### [DIRECTIONS]
Give the data below again exactly, and drop each picture from it.
── MATERIAL PROVIDED
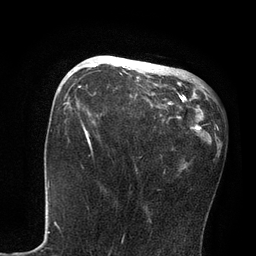
Breast MRI, one axial slice. Position 33 of 80 along the scan axis. Cropped to one breast. Dynamic contrast-enhanced series, time point 2 of 7 at this slice position (early post-contrast). 3 T. TE 2.1 ms, TR 4.7 ms. 256 × 256 image matrix, field of view 170 × 170 mm. Female patient.
Annotated regions visible in this slice (semi-automatically segmented with operator editing):
- enhancing-tissue mask used for the functional tumour volume (all voxels passing the contrast-enhancement thresholds inside the analysis volume; usually the tumour): bounding box [x1, y1, x2, y2] px = [84, 56, 171, 105]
────
### [TASK RESPONSE]
Breast MRI, one axial slice. Position 33 of 80 along the scan axis. Cropped to one breast. Dynamic contrast-enhanced series, time point 2 of 7 at this slice position (early post-contrast). 3 T. TE 2.1 ms, TR 4.7 ms. 256 × 256 image matrix, field of view 170 × 170 mm. Female patient.
Annotated regions visible in this slice (semi-automatically segmented with operator editing):
- enhancing-tissue mask used for the functional tumour volume (all voxels passing the contrast-enhancement thresholds inside the analysis volume; usually the tumour): bounding box [x1, y1, x2, y2] px = [84, 56, 171, 105]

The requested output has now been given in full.